Though organ donation has been depicted as a “gift of life”, improved patient outcomes with adequately performed dialysis make a literal interpretation of this motto inaccurate in the setting of renal transplantation. While it is indisputable that renal transplantation is the treatment of choice for end stage kidney failure for the properly selected patient, portraying it as the only way to keep a near one alive to the prospective donor may be ethically unviable.

Informed consent is pivotal to autonomous decision making and involves a full understanding of not just the immediate but also the long-term consequences of donor nephrectomy. The risk of immediate surgical mortality of living donation is small and the long-term risks of mortality and end stage renal disease have not been to be shown to be increased in donors compared to the general population in most studies [9]. However, recent data from studies with longer term follow up have shown renal donors to be at an increased risk for both cardiovascular and all-cause mortality as well as end stage renal disease in comparison to equally healthy non donors who would have been eligible for donation [10]. The absolute rates remain reassuringly low in both groups and as yet there is no reconsideration of the belief that living donation is safe.

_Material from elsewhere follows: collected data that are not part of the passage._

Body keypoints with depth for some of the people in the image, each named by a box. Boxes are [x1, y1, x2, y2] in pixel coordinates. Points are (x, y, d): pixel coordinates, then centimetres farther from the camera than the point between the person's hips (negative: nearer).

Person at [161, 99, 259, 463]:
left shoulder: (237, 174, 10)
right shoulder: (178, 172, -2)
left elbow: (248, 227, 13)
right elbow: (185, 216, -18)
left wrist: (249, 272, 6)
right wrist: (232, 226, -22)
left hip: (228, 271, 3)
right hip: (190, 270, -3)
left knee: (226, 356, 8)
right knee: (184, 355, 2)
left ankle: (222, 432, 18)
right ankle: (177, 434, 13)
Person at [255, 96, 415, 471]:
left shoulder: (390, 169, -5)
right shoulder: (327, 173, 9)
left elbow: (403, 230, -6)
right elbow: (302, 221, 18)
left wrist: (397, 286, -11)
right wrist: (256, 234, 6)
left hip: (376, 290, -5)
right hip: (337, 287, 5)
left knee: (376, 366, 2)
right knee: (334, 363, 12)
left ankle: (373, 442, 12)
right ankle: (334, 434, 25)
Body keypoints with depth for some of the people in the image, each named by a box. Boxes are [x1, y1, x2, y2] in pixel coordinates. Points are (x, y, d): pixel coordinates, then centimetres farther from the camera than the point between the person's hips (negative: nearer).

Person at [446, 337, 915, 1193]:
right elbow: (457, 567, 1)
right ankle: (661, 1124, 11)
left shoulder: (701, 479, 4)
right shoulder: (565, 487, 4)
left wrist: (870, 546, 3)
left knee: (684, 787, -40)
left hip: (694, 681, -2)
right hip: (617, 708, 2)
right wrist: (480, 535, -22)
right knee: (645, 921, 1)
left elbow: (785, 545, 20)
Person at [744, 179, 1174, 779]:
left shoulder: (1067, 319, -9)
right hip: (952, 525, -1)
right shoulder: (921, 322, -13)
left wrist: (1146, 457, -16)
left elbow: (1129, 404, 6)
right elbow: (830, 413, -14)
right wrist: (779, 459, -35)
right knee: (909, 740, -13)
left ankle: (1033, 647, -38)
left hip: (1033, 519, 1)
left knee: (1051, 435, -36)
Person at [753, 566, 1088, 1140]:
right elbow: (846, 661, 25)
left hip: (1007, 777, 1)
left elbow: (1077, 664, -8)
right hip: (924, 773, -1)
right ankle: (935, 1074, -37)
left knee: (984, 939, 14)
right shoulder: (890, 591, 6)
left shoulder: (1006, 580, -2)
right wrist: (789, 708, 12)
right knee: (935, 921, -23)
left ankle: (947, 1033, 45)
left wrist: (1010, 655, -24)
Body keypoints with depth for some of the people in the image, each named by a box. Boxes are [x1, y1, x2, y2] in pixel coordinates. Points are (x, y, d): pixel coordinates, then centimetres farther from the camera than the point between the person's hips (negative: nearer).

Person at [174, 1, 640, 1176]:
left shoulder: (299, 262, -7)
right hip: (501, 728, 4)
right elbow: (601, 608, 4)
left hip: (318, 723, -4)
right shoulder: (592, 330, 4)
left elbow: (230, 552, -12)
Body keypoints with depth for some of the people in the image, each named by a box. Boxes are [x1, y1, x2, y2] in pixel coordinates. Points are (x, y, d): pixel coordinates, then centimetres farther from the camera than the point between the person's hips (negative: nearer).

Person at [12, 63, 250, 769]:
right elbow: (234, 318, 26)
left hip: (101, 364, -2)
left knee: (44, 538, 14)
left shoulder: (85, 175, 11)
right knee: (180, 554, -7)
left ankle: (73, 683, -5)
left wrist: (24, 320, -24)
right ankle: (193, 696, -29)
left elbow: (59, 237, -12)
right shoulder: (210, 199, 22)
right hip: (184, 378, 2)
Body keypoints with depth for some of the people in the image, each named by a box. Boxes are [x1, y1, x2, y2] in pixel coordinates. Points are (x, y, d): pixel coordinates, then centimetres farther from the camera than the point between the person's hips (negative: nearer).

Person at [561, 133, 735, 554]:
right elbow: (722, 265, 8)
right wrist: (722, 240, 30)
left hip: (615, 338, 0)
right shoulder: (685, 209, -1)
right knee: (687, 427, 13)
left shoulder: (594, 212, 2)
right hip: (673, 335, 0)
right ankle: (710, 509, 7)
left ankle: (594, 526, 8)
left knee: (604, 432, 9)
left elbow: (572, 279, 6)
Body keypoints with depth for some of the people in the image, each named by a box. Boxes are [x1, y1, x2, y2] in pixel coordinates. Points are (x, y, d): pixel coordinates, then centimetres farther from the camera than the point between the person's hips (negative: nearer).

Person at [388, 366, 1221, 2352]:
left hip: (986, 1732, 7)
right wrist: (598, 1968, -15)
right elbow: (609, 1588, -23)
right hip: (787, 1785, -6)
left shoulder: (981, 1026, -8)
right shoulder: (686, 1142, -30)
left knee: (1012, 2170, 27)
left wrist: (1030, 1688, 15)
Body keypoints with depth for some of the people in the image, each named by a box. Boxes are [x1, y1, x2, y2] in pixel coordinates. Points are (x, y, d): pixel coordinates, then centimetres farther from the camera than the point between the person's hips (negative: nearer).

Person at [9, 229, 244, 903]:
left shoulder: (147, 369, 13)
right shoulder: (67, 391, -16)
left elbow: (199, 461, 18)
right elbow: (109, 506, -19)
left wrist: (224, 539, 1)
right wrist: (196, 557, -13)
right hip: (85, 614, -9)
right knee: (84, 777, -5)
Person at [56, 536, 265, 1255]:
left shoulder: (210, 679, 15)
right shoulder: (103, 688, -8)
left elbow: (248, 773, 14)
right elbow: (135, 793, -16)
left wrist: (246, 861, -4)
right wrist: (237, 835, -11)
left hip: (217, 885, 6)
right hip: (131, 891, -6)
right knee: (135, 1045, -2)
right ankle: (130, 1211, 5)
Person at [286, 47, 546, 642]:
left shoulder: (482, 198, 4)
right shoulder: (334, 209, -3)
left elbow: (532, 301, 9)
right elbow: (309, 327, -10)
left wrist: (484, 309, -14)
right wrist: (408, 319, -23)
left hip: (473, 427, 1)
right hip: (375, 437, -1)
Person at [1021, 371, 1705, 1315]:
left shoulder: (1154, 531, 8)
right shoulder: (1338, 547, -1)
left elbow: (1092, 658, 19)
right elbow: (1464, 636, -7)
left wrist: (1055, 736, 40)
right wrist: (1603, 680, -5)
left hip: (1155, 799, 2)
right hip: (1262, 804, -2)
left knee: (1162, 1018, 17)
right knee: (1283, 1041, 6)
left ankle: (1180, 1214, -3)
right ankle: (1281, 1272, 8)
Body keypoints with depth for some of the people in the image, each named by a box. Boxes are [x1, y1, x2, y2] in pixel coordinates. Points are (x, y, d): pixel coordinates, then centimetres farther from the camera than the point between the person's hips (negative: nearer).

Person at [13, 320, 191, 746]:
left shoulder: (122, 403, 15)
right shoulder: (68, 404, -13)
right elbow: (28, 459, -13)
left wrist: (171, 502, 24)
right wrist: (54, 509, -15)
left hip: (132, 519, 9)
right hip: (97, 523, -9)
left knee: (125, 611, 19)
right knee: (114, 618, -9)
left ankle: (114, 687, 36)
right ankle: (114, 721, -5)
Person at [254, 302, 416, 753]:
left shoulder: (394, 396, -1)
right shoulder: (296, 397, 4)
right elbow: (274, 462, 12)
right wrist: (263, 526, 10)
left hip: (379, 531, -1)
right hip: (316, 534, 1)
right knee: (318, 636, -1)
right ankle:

Expanding ESRD prevalence and better survival on dialysis have resulted in the creation of a large population of patients waiting for renal transplantation all over the world. Scarcity of data impedes the prediction of long term risks in the so called marginal living donors and makes informed choices difficult thereby adding another layer of ethical complexity [11]. Deceased donor transplant programs exist in a rudimentary form, or not at all, in many geographic regions, a deficiency that needs urgent rectification. A black market for organ trafficking and trade thrives in this widening chasm. The elimination of transplant waiting lists and the promise of better outcomes for patients, however needy they may be, can- not be construed as a validation of the commodification of human beings. As the declaration of Istanbul unambiguously states- organ trafficking and transplant tourism violate the principles of equity, justice and respect for human dignity [12].

Ends do not always justify the means.